Thursday, June 30, 2016

Dan Scharlack - Memory

  When finally I realized that I’d forgotten 
I could not recall what it was I’d left behind. 
How do we start to search for something 
when we’re not sure what it is we’re looking for? 

I don’t know the answer to that, 
But, in my case, I remember the walking. 

I remember walking through sleepless nights, 
down boulevards, avenues, and alleys, 
up stairwells stained with urine and smoke, 
and through mountain passes dusted with twilight. 
I remember walking through fog, and snow, and oceans, 
through concert halls, laundromats, and churches, 
through fantasies, dreams, and songs, 
my feet floating six inches off of the ground. 
Over family members, friends, and lovers, 
seeking pleasures whose lease was too short to bear their cost. 
Through caves, waterfalls, and subway tunnels 
whose stone walls hummed with the glow of fluorescent bulbs. 

But I could not remember what it was I’d forgotten. 
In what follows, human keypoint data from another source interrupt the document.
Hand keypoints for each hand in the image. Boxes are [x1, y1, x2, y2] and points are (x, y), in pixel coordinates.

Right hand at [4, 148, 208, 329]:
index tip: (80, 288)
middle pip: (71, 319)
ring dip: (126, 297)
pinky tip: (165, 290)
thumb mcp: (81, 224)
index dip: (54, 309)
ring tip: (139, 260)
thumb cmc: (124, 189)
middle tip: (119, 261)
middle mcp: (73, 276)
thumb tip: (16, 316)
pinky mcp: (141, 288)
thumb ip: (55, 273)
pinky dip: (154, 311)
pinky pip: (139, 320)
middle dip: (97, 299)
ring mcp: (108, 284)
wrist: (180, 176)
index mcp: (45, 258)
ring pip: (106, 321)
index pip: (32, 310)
And I felt the soreness in my legs 
the dizziness in my head 
and the unlocatable, undefinable, 
unrelenting longing in my heart 

But I could not remember what it was I’d forgotten. 

And I cursed my head, 
And I cursed my heart, 
And I cursed my legs and feet, 
As I realized they were leading me 
in the same damn circles over and over and over again 

And I could not remember what it was I’d forgotten. 

But my feet knew better than I did. 
Because these circles were a spiral 
that moved further and further and further in on itself.
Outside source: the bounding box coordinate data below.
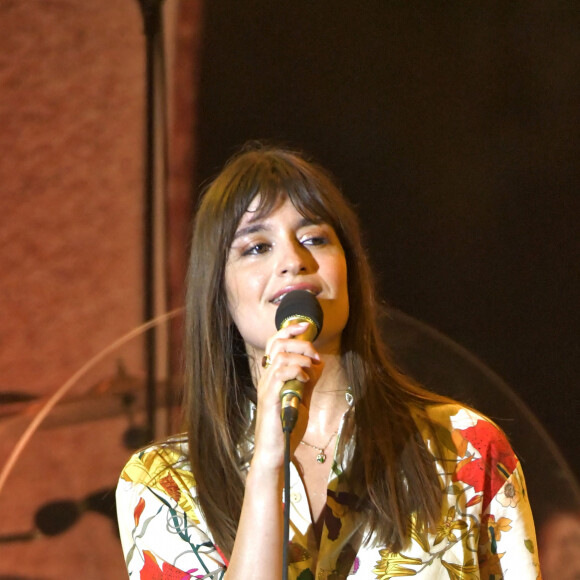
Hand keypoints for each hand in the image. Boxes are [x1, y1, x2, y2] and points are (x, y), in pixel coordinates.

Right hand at [251, 322, 323, 470]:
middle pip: (277, 343)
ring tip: (311, 371)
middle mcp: (266, 377)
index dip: (289, 330)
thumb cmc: (286, 428)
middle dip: (300, 342)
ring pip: (281, 357)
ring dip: (301, 358)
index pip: (275, 343)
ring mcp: (267, 387)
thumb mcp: (301, 399)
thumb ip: (307, 381)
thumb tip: (318, 364)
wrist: (275, 452)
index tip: (305, 325)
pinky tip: (305, 380)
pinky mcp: (271, 398)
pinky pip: (281, 374)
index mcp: (272, 375)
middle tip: (315, 355)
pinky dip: (297, 371)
At the center of the spiral 
all of the circles collapsed, 
the arches of my feet collapsed, 
my legs under my hips collapsed, 
my torso, arms, head, body, heart, mind, and will, collapsed. 
I never remembered what it was I’d forgotten, 
At the center of the spiral 
the one who was trying to remember 
and what was forgotten 
into a 

And finally the walking stopped. 

though there was no longer any separation, 
between me and what I’d forgotten, 
and for no reason I can understand, 
Somehow, the thing that I’d forgotten 
came and picked me up off of the ground. 
And though I will never know the name of the thing that held me 
I can tell you exactly how it feels to be lifted
And what it’s like to walk for the very first time.